Wednesday, January 22, 2014

What's Wrong With PIMCO?

The timing and tenor of Mohamed El-Erian's resignation as CEO and Co-Chief Investment Officer of Allianz's Pimco are certainly a bit strange.

One newspaper article somehow correlates this event with the massive $41 billion outflow of funds from Pimco's Total Return Fund in 2013. Unfortunately, there are only two things wrong with this assertion. The outflow had nothing to do with the management of the fund.  Rather, it had everything to do with the ending of a twelve year bull market in bonds sometime in mid-2012 according to some observers; since most investors react late to market inflection points, it took the relentless beating of the drums about rising interest rates from the Fed's unconventional monetary policies for the stampede to be at full power during 2013. Second, this fund, along with several others which follow the same strategy, e.g. Harbor Bond, are all run by Co-Chief Investment Officer Bill Gross.

Much as Mr. El-Erian has been the public face of Pimco on broader global economic issues, Mr. Gross has been the face of Pimco to Wall Street and the markets.  Where there was overlap, the key firm messages, such as the "New Normal," and "Shake hands with Uncle Sam" were put forward by both executives.

One wonders where the drive to get Pimco into equities came from.  Perhaps it was from Pimco's owner, Allianz.  That would make sense, as every market observer knew that the bull market for bonds would end, and the long-term market for global equities was one in which Allianz should be represented.  Logically, it could have been done through leveraging the research, market reach, and brand recognition of Pimco.

The move into equities was clumsy, slow and seemed to lack any overarching themes.  Why another equity mutual fund sponsor?  Why is your approach going to be better than hundreds of others? Can Pimco attract and retain equity research and portfolio management talent?

The hiring of Neel Kashkari, former banker and right hand man for Tim Geithner's bank bailout operations, was clearly a marquee hire.  There were lots of press releases and a fund or two were launched, but none of it made any sense. The funds were overpriced, and their styles were opaque, somewhat black box with a promise of research.  The availability of the funds through supermarkets wasn't clear. The funds clearly lacked any track record, which complicated their marketing. This whole, poorly conceived adventure was a total failure.  Mr. Kashkari is now running for Governor of California.  Who was the architect? I don't think that it was Mr. El-Erian, but he probably had responsibility for its implementation.
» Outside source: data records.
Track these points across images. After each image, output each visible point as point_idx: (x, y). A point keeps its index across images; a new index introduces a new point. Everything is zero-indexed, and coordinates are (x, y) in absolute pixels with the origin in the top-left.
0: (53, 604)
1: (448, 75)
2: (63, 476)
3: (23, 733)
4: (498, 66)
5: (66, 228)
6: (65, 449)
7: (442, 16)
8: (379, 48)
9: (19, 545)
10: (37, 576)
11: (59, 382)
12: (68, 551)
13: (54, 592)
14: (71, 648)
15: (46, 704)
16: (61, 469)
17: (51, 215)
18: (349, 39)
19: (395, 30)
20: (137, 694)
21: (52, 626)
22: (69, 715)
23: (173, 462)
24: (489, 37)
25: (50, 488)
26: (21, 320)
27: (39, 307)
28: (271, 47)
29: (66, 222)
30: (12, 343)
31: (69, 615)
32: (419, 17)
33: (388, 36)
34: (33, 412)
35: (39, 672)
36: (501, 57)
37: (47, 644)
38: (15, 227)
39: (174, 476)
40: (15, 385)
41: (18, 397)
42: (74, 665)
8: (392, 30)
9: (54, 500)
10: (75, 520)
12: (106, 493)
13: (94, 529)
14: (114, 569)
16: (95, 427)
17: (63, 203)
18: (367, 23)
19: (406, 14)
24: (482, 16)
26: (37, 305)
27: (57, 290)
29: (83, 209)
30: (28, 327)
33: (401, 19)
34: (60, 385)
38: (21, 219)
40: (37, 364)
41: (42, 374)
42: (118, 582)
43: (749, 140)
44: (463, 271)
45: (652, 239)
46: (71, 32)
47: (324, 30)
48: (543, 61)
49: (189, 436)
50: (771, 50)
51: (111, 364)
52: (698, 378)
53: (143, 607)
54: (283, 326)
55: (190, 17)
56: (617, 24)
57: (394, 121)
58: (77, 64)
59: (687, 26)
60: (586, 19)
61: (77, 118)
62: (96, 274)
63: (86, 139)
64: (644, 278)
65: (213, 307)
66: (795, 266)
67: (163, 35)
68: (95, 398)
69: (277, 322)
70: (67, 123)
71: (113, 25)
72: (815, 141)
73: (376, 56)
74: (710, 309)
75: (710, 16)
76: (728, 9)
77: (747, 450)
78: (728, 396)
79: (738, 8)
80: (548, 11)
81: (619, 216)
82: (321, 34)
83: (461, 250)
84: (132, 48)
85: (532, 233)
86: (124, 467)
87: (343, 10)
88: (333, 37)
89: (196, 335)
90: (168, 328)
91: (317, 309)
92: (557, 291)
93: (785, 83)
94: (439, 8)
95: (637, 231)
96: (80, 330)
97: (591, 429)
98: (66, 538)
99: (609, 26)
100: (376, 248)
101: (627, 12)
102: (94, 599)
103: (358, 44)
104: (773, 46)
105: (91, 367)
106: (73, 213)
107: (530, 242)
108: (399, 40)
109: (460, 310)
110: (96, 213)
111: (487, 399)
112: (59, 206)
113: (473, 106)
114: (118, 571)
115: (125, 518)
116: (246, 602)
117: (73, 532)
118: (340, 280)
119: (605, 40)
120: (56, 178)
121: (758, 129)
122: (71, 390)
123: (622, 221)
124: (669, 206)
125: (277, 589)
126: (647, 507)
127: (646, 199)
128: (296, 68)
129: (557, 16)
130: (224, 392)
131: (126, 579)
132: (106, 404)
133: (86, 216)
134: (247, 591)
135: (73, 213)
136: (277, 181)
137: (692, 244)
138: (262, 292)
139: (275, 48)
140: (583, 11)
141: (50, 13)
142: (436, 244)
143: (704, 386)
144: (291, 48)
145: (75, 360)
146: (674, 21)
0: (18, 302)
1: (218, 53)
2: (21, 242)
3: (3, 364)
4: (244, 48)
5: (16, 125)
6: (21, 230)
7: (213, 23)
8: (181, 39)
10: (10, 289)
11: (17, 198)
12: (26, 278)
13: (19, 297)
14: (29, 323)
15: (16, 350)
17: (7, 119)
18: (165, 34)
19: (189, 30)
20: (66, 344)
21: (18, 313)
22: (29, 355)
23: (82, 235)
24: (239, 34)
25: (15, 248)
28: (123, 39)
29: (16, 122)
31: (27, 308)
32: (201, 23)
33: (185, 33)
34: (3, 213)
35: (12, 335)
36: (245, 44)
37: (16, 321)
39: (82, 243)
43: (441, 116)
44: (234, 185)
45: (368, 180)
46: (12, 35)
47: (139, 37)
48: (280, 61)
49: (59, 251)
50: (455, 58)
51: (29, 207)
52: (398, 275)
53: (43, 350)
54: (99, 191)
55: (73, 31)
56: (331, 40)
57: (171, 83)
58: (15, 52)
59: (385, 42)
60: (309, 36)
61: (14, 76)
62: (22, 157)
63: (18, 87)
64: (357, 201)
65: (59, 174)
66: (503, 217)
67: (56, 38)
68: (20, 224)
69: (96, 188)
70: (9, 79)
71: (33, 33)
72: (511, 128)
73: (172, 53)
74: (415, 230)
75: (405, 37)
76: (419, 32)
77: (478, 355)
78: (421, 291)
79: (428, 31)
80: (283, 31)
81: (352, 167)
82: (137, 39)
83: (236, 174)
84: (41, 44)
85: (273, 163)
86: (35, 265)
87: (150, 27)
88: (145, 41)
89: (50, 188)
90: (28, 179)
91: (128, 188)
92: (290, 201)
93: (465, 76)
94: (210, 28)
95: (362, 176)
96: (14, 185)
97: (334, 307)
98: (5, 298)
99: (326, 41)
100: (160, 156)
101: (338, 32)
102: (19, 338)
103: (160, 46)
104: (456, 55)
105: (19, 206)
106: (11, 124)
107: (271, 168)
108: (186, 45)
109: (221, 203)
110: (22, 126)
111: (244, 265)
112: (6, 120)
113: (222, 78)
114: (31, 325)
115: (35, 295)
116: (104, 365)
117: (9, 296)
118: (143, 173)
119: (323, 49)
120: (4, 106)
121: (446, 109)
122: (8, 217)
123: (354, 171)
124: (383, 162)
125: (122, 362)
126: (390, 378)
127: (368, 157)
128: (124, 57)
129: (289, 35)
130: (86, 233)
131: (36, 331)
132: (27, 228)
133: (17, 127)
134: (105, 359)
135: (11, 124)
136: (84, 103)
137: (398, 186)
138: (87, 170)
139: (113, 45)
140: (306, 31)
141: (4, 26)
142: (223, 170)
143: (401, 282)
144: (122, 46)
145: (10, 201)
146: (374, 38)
I have devotedly read Bill Gross' investment letters for about the same number of decades I've read those of Warren Buffett.  I've also seen him in action a few times at meetings, and I feel I have some understanding of his personality as far as markets go.  I just don't see his hand in the equity venture.

Mr. El-Erian is much more a "big picture" Davos-style thinker, and his recent appointment to a Presidential panel on big picture issues suggests that having two high-powered spokespeople for a bond house is probably overkill.  Mr. Gross, in contrast to Mr. El-Erian is a hands on, savvy, highly respected investor with a deep understanding of bond markets, equity markets and their interaction with global economics.

It was Bill Gross, the ultimate bond market investor, who long ago saw the folly and the house of cards which was behind the equity performance of General Electric, viz. its reliance on GE Capital for its earnings. As I read all the Pollyannaish equity research on GE's stock, I learned a lot from the perspective of Bill Gross, who was a lone bearish voice on the equity at the time.  Mr. El-Erian's own equity management record at Pimco was mediocre with a small amount of capital.

On the other hand, the same questions that are aimed at Warren Buffett could be aimed at Bill Gross?  What about executive succession?  The funds are too big to be run by one person forever.  I don't think that Mr. Gross even has his Charlie Munger.

So, I would say the questions for the future are:

  1. Will Pimco remain a bond house forever?  What if anything was learned from the first debacle?
  2. What about management succession for Mr. Gross?